Abdelrahman Amin, general manager for TWMA Egypt, commented: “This contract is a testament to the lasting
relationship we have built with BP since we began working with them in 2005. Having proven our capabilities
throughout our North African operations, we were chosen as the trusted contractor to support this project based
on the quality performance we have consistently delivered.

“The environmental benefits associated with this technology were an important factor in securing this award. BP
is always eager to ensure their project's environmental impact is kept to a minimum. By utilising the RotoMill on
this operation, BP can recover and reuse valuable base oil in their drilling system, delivering both environmental
and commercial value to their operation.”

TWMA explains that the RotoMill has been chosen for its environmental benefits, as it uses a process of thermal
desorption to separate drill cuttings and associated materials into their three constituent parts: oil, water, and
solids, for recycling and reuse. The company's precision equipment establishes optimum temperatures to ensure
that recovered base oil retains its full original quality and can be reused in the drilling mud system.

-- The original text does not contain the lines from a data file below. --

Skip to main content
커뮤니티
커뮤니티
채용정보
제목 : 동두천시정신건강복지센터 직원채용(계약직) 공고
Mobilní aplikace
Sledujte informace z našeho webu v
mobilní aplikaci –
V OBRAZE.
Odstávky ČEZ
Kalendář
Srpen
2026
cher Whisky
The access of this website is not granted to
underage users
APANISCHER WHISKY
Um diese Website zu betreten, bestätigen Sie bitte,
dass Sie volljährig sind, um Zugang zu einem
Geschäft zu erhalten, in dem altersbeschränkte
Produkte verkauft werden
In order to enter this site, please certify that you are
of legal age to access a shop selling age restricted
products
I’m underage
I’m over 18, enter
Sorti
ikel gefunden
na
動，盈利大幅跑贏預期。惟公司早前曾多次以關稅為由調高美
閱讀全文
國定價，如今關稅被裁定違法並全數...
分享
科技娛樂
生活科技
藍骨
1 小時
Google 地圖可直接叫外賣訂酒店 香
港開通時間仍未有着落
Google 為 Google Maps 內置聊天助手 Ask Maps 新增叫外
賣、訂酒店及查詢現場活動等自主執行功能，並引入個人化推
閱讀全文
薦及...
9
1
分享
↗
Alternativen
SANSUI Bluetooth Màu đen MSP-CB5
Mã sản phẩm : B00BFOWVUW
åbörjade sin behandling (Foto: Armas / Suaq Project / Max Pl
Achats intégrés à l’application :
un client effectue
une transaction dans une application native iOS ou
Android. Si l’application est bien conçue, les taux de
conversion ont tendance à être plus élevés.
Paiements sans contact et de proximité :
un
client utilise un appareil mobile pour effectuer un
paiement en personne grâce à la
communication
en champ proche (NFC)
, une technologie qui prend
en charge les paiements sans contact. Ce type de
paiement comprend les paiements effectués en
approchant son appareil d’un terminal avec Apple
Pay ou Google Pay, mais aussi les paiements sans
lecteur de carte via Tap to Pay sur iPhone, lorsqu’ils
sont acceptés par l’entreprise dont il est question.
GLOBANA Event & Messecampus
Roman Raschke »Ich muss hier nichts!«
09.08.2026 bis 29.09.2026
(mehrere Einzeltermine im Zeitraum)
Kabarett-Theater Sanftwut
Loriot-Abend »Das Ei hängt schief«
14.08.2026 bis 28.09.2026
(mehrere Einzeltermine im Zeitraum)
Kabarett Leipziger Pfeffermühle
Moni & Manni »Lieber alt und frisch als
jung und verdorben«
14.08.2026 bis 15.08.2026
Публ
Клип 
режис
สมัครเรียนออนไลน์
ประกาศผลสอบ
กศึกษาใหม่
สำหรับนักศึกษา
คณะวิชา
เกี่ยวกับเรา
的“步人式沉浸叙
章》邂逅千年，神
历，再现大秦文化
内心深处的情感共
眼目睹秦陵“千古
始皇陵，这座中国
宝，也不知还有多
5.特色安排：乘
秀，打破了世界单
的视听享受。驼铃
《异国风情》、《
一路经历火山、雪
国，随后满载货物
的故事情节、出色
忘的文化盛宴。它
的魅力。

With its partners, BP produces Egypt's gas through a joint ‎venture with the Pharaonic Petroleum Company
(PhPC) and Petrobel (IEOC JV) in the East Nile ‎Delta as well as through its operated West Nile Delta gas
development. BP has an 82.75 per cent stake in the West Nile Delta offshore gas project while its partner,
Wintershall Dea, holds the remaining 17.25 per cent interest.

A few months ago, BP put Subsea Integration Alliance, the partnership between Subsea 7 and OneSubsea, in
charge of a two-well tie-back project in the large, multi-stage West Nile Delta development off the Mediterranean
coast in Egypt. Located 65 to 85 kilometres off the coast of Alexandria, the fields of the WND deepwater offshore
concession blocks in the Mediterranean Sea were discovered between 2000 and 2010.

According to Wintershall Dea, the $9 billion WHD project is one of the largest projects in the Mediterranean and
consists of five fields with 25 producing wells. The first gas from the project was produced in 2017 from the
Taurus and Libra fields.

When February 2019 rolled in, two additional fields, Giza and Fayoum, started production, and the fifth and
largest field, Raven, followed in 2021. While the onshore processing facilities have a total gas processing
capacity of 1.4 billion standard cubic feet of gas per day, the gas produced is fed into the Egyptian national grid.